Alzheimer’s Disease: Potential Causes & Treatments

by Krista Russ

Alzheimer’s Dementia (AD) is a disease of multifactorial origin. It does not have one specific cause; rather, there are multiple pathways that contribute to its development and progression.

We know that Alzheimer’s Disease is multifactorial because it features a multitude of biochemical changes such as the following: 

• Inflammation and Oxidative Stress 
• Mitochondrial Dysfunction 
• DNA Damage
• Increased activation of pro-death genes and signaling pathways
• Impaired cerebral glucose utilization (1) 

There are other factors at play. For example, in cases of early-onset AD it appears that there may be a genetic mutation at play (2). AD that develops later in age, which is more commonly seen, is likely the result of gradual, complex changes that accumulate in the brain over many years, even decades (2). But AD is not considered a normal part of the aging process. AD typically starts with milder memory problems as one of the first signs of cognitive impairment. For some people, this can progress into more serious memory impairments than are considered normal from aging, called mild cognitive impairment (MCI) (2). MCI also puts one at higher risk for developing Alzheimer’s, though not all people do (2). 

Researchers are working studiously to put together the puzzle of AD, starting with observing the earliest signs, including a decline in non-memory components of cognition like vision/spatial skills, difficulty with word finding, or impaired judgment and reasoning (2). They are also studying various biomarkers to pinpoint more concrete, biological signs of the disease’s progression such as detecting changes in various body fluids like blood and cerebrospinal fluid. Of course, more research is needed before we can use these techniques to diagnose AD in the medical setting, but it’s a good start (2). 

The general consensus is that a combination of environmental, lifestyle, and genetic factors “activate” dementia, similar to how cancer often has no one trigger, rather a combination of factors that allow the cancer to develop (2). Furthermore, the degree to which one risk factor increases the chance of dementia over another may vary from person to person and depend on genetic influence (2). One thing that is clear is that age-related changes in the brain must play a role in the development of AD. We know this because many age-related changes such as brain region atrophy, inflammation, free radical damage, blood vessel damage, and a breakdown of the mitochondria all occur in AD (2).  

We have already discussed how one major pathway, type three diabetes and brain-specific insulin resistance, may play a role in the development of AD. Now, we will delve into two other potential contributors, as well as research pointing to some potential treatment and new diagnostic strategies. 

The Role of Autophagy

Recently, there has been research pointing to another mechanism that likely has its hand in the development of AD – conversion of tau protein to a more harmful form resulting from impairment of another important system, autophagy.

It appears that if tau “hangs around” for too long without being broken down, some of its amino acids can convert into an incorrect isomer/ form (3). The molecules no longer “fit” correctly, like trying to fit a square peg into a round hole, and the cells cannot function properly because of this poor fit (3). 

But what causes those proteins to stick around for too long in the first place? Well, we know that the body’s process of clearing defective or worn-out proteins relies heavily on autophagy. We also know that autophagy slows after the age of 65, when AD is at greatest risk, for reasons not currently known (3). 

From this research, we can deduce that if we take measures to improve autophagy, we may very well improve the risk or prognosis of AD. In simpler words, methods to increase autophagy, whether pharmaceutical or lifestyle-based, could serve as effective treatments for AD.
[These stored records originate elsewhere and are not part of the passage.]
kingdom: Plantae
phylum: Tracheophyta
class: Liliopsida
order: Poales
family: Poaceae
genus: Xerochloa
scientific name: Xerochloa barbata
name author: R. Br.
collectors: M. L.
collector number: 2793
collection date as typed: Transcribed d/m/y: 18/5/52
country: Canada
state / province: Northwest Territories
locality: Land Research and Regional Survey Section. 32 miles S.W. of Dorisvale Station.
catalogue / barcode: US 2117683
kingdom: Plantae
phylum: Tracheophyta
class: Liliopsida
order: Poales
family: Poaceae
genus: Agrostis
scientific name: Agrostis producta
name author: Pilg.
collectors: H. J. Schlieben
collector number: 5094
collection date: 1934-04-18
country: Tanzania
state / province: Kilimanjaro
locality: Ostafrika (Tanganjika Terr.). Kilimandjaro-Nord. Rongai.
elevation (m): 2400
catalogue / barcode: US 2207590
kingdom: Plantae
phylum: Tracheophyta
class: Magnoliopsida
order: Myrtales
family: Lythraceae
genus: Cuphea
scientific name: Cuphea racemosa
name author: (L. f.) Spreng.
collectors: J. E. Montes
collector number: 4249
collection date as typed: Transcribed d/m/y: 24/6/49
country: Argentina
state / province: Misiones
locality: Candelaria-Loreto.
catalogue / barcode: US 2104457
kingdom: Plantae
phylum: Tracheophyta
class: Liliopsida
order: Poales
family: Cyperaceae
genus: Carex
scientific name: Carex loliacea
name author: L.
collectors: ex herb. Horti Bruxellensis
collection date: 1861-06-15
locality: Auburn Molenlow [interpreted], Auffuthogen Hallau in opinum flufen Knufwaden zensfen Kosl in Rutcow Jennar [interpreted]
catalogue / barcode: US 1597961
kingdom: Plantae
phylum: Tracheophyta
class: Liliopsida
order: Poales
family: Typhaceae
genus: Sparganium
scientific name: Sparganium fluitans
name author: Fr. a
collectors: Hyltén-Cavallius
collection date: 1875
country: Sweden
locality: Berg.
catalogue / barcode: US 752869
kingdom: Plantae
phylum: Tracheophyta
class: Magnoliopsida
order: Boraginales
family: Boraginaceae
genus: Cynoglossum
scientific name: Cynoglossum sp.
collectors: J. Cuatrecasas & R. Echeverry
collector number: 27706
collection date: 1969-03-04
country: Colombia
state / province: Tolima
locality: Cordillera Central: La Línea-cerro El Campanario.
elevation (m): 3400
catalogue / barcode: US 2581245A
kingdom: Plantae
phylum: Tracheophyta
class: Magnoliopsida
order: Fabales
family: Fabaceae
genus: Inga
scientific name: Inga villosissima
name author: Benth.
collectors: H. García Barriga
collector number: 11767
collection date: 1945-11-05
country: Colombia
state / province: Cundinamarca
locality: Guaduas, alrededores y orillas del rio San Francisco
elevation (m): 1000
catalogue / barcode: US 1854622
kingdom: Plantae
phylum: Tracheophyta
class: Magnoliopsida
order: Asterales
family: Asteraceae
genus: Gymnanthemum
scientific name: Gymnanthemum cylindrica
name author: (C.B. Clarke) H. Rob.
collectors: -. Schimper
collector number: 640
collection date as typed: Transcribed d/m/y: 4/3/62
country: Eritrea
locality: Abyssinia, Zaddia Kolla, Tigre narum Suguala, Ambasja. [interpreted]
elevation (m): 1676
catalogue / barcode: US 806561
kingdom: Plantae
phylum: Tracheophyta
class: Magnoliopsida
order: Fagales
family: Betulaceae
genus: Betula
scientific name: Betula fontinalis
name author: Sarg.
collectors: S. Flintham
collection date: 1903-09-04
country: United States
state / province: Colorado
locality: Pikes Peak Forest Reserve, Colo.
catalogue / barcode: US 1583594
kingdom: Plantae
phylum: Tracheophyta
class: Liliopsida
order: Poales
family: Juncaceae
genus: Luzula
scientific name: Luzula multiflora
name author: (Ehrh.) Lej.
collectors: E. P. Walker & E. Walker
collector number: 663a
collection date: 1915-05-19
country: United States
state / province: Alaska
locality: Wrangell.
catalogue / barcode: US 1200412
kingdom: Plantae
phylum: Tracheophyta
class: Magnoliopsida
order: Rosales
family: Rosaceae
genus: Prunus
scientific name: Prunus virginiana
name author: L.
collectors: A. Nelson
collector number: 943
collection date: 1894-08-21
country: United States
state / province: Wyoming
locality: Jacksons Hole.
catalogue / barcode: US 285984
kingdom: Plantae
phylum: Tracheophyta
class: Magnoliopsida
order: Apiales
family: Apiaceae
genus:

Early Brain Changes- Glucose Metabolism 

Apart from reduced autophagy playing a role in the development of AD, it has also been observed that at the beginning of neurodegenerative diseases (not just dementia), the microglia (immune cells of the brain) take up glucose to a far greater extent than is usual, as is depicted in FDG-PET brain scans that show the distribution of glucose across the brain (4). 

The brain consumes more glucose than any other organ, and it follows that when regions of the brain demand higher glucose, they are using more energy to power the greater brain activity in those areas (4). So if the immune cells of the brain are requiring more and more energy (glucose) at the beginning stages of dementia, it is giving us a window into the initiation phases of the disease (4). Indeed, the microglia appear to be taking up large amounts of sugar to allow them to carry out highly-energetic immune responses which could help the brain defend itself against disease-related protein (tau) buildup. The brain recognizes this homeostatic disturbance and tries to heal itself by calling on the immune system (4). This gives scientists a great starting point when analyzing the causes of AD. We need to look more closely at the immune system’s hand in AD and more specifically, the brain’s immune cells, microglia (4).

Even more exciting, image-based data could even serve as a biomarker to capture the function of microglia and their response to various medical interventions in people diagnosed with dementia. In this non-invasive manner, we can tell if the treatments we are giving to patients are actually working by noting presence or absence of normalization of the microglia’s glucose uptake (4). Assessing the effectiveness of various treatments for AD could indeed be possible using PET technology (4).